What this task involves: Convert the text of all the records below into a JSON list of strings, with one string per line and no entries for blank lines.

Material for this task:
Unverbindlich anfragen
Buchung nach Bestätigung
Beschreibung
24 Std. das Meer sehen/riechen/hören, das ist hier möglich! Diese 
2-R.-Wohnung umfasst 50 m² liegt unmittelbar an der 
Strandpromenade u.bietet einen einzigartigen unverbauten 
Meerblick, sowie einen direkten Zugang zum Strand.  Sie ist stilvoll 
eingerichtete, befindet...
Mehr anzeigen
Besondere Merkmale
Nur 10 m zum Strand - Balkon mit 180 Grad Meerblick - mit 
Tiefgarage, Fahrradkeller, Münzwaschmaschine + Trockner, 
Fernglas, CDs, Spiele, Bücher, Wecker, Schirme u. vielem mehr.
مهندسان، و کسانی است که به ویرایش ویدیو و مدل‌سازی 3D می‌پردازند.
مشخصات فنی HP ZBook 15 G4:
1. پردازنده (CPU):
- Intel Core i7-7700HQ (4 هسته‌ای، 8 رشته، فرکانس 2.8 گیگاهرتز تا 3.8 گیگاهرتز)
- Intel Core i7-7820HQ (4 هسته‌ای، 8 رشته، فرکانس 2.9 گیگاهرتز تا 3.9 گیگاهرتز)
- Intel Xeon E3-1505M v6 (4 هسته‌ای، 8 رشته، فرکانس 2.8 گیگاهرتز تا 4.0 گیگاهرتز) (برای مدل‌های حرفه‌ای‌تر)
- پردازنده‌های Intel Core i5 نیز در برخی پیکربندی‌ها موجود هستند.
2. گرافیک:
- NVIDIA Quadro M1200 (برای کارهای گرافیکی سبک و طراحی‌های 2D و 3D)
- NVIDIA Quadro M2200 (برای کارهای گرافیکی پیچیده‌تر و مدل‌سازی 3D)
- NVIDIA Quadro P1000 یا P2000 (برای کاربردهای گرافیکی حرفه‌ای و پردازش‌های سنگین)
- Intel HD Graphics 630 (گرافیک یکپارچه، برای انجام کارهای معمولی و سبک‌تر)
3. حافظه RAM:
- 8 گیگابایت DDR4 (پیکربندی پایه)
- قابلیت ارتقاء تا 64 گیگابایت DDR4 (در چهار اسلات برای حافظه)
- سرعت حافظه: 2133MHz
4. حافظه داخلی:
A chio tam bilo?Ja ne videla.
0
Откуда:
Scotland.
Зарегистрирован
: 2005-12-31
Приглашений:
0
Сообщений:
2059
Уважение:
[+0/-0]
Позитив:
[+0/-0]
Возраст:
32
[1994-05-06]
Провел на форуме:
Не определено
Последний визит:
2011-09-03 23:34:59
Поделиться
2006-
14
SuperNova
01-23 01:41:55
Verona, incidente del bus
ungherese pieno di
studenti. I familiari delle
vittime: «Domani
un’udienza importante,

Exercise output:
[
  "Unverbindlich anfragen",
  "Buchung nach Bestätigung",
  "Beschreibung",
  "24 Std. das Meer sehen/riechen/hören, das ist hier möglich! Diese ",
  "2-R.-Wohnung umfasst 50 m² liegt unmittelbar an der ",
  "Strandpromenade u.bietet einen einzigartigen unverbauten ",
  "Meerblick, sowie einen direkten Zugang zum Strand.  Sie ist stilvoll ",
  "eingerichtete, befindet...",
  "Mehr anzeigen",
  "Besondere Merkmale",
  "Nur 10 m zum Strand - Balkon mit 180 Grad Meerblick - mit ",
  "Tiefgarage, Fahrradkeller, Münzwaschmaschine + Trockner, ",
  "Fernglas, CDs, Spiele, Bücher, Wecker, Schirme u. vielem mehr.",
  "مهندسان، و کسانی است که به ویرایش ویدیو و مدل‌سازی 3D می‌پردازند.",
  "مشخصات فنی HP ZBook 15 G4:",
  "1. پردازنده (CPU):",
  "- Intel Core i7-7700HQ (4 هسته‌ای، 8 رشته، فرکانس 2.8 گیگاهرتز تا 3.8 گیگاهرتز)",
  "- Intel Core i7-7820HQ (4 هسته‌ای، 8 رشته، فرکانس 2.9 گیگاهرتز تا 3.9 گیگاهرتز)",
  "- Intel Xeon E3-1505M v6 (4 هسته‌ای، 8 رشته، فرکانس 2.8 گیگاهرتز تا 4.0 گیگاهرتز) (برای مدل‌های حرفه‌ای‌تر)",
  "- پردازنده‌های Intel Core i5 نیز در برخی پیکربندی‌ها موجود هستند.",
  "2. گرافیک:",
  "- NVIDIA Quadro M1200 (برای کارهای گرافیکی سبک و طراحی‌های 2D و 3D)",
  "- NVIDIA Quadro M2200 (برای کارهای گرافیکی پیچیده‌تر و مدل‌سازی 3D)",
  "- NVIDIA Quadro P1000 یا P2000 (برای کاربردهای گرافیکی حرفه‌ای و پردازش‌های سنگین)",
  "- Intel HD Graphics 630 (گرافیک یکپارچه، برای انجام کارهای معمولی و سبک‌تر)",
  "3. حافظه RAM:",
  "- 8 گیگابایت DDR4 (پیکربندی پایه)",
  "- قابلیت ارتقاء تا 64 گیگابایت DDR4 (در چهار اسلات برای حافظه)",
  "- سرعت حافظه: 2133MHz",
  "4. حافظه داخلی:",
  "A chio tam bilo?Ja ne videla.",
  "0",
  "Откуда:",
  "Scotland.",
  "Зарегистрирован",
  ": 2005-12-31",
  "Приглашений:",
  "0",
  "Сообщений:",
  "2059",
  "Уважение:",
  "[+0/-0]",
  "Позитив:",
  "[+0/-0]",
  "Возраст:",
  "32",
  "[1994-05-06]",
  "Провел на форуме:",
  "Не определено",
  "Последний визит:",
  "2011-09-03 23:34:59",
  "Поделиться",
  "2006-",
  "14",
  "SuperNova",
  "01-23 01:41:55",
  "Verona, incidente del bus",
  "ungherese pieno di",
  "studenti. I familiari delle",
  "vittime: «Domani",
  "un’udienza importante,"
]